● Direction
Please copy each of the rows below without changing a single character.

[Source records]
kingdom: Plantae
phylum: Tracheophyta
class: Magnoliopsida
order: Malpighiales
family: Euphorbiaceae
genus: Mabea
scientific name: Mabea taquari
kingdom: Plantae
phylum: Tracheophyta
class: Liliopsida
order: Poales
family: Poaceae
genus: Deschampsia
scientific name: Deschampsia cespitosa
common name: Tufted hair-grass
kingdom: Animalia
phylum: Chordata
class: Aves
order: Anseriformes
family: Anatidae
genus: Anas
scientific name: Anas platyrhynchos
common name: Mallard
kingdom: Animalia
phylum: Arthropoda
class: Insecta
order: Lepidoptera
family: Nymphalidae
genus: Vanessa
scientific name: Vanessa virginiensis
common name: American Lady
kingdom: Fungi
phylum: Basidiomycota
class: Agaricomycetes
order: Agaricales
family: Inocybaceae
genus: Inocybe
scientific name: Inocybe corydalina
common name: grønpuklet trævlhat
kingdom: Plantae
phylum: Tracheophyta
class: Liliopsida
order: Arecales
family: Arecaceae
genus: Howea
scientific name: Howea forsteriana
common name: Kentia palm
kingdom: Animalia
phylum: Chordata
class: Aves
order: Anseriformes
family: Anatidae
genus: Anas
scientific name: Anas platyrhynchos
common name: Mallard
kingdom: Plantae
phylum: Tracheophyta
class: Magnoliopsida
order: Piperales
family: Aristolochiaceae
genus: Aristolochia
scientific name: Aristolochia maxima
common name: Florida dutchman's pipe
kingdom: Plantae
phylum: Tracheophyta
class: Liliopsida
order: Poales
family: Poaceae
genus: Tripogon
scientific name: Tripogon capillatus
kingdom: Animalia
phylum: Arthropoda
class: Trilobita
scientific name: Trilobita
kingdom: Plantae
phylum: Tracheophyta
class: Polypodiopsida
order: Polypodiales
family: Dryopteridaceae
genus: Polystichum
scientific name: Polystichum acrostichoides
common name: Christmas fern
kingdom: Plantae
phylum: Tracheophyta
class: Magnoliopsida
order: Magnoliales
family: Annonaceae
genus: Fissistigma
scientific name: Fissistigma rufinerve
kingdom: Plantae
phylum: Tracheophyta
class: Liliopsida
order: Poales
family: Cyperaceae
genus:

● Written answer
kingdom: Plantae
phylum: Tracheophyta
class: Magnoliopsida
order: Malpighiales
family: Euphorbiaceae
genus: Mabea
scientific name: Mabea taquari
kingdom: Plantae
phylum: Tracheophyta
class: Liliopsida
order: Poales
family: Poaceae
genus: Deschampsia
scientific name: Deschampsia cespitosa
common name: Tufted hair-grass
kingdom: Animalia
phylum: Chordata
class: Aves
order: Anseriformes
family: Anatidae
genus: Anas
scientific name: Anas platyrhynchos
common name: Mallard
kingdom: Animalia
phylum: Arthropoda
class: Insecta
order: Lepidoptera
family: Nymphalidae
genus: Vanessa
scientific name: Vanessa virginiensis
common name: American Lady
kingdom: Fungi
phylum: Basidiomycota
class: Agaricomycetes
order: Agaricales
family: Inocybaceae
genus: Inocybe
scientific name: Inocybe corydalina
common name: grønpuklet trævlhat
kingdom: Plantae
phylum: Tracheophyta
class: Liliopsida
order: Arecales
family: Arecaceae
genus: Howea
scientific name: Howea forsteriana
common name: Kentia palm
kingdom: Animalia
phylum: Chordata
class: Aves
order: Anseriformes
family: Anatidae
genus: Anas
scientific name: Anas platyrhynchos
common name: Mallard
kingdom: Plantae
phylum: Tracheophyta
class: Magnoliopsida
order: Piperales
family: Aristolochiaceae
genus: Aristolochia
scientific name: Aristolochia maxima
common name: Florida dutchman's pipe
kingdom: Plantae
phylum: Tracheophyta
class: Liliopsida
order: Poales
family: Poaceae
genus: Tripogon
scientific name: Tripogon capillatus
kingdom: Animalia
phylum: Arthropoda
class: Trilobita
scientific name: Trilobita
kingdom: Plantae
phylum: Tracheophyta
class: Polypodiopsida
order: Polypodiales
family: Dryopteridaceae
genus: Polystichum
scientific name: Polystichum acrostichoides
common name: Christmas fern
kingdom: Plantae
phylum: Tracheophyta
class: Magnoliopsida
order: Magnoliales
family: Annonaceae
genus: Fissistigma
scientific name: Fissistigma rufinerve
kingdom: Plantae
phylum: Tracheophyta
class: Liliopsida
order: Poales
family: Cyperaceae
genus:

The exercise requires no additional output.